*** Opening Dataset records ***
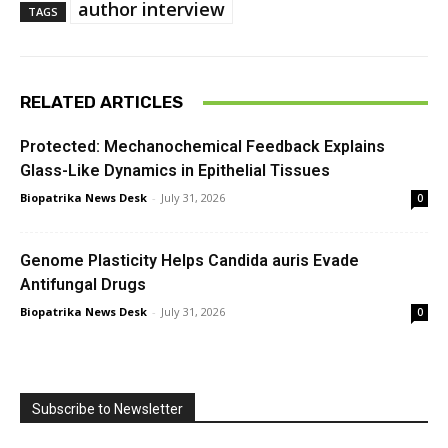
author interview
TAGS
RELATED ARTICLES
Protected: Mechanochemical Feedback Explains
Glass-Like Dynamics in Epithelial Tissues
Biopatrika News Desk
-
July 31, 2026
0
Genome Plasticity Helps Candida auris Evade
Antifungal Drugs
Biopatrika News Desk
-
July 31, 2026
0
Subscribe to Newsletter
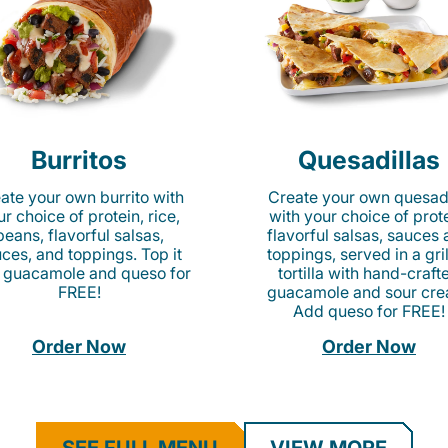
Burritos
Quesadillas
ate your own burrito with
Create your own quesadi
r choice of protein, rice,
with your choice of prote
beans, flavorful salsas,
flavorful salsas, sauces
ces, and toppings. Top it
toppings, served in a gri
 guacamole and queso for
tortilla with hand-craft
FREE!
guacamole and sour cre
Add queso for FREE!
Order Now
Order Now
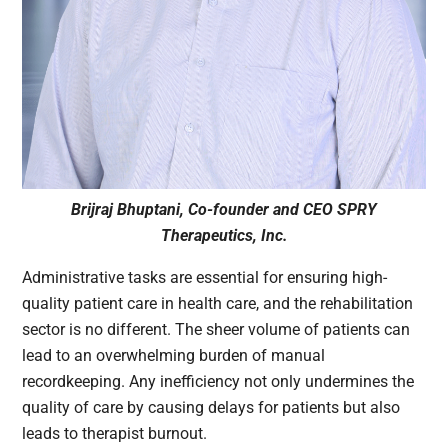
Brijraj
Bhuptani, Co-founder and CEO SPRY
Therapeutics, Inc.
Administrative tasks are essential for ensuring high-
quality patient care in health care, and the rehabilitation
sector is no different. The sheer volume of patients can
lead to an overwhelming burden of manual
recordkeeping. Any inefficiency not only undermines the
quality of care by causing delays for patients but also
leads to therapist burnout.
*** Closing Dataset records ***
> **Work order**
In the listing above, find the line holding "Quesadillas" and the line holding "Therapeutics, Inc.". Reproduce those two lines and all between them exactly, leaving out pictures.

> **Exercise answer**
Quesadillas
ate your own burrito with
Create your own quesadi
r choice of protein, rice,
with your choice of prote
beans, flavorful salsas,
flavorful salsas, sauces
ces, and toppings. Top it
toppings, served in a gri
 guacamole and queso for
tortilla with hand-craft
FREE!
guacamole and sour cre
Add queso for FREE!
Order Now
Order Now
Brijraj
Bhuptani, Co-founder and CEO SPRY
Therapeutics, Inc.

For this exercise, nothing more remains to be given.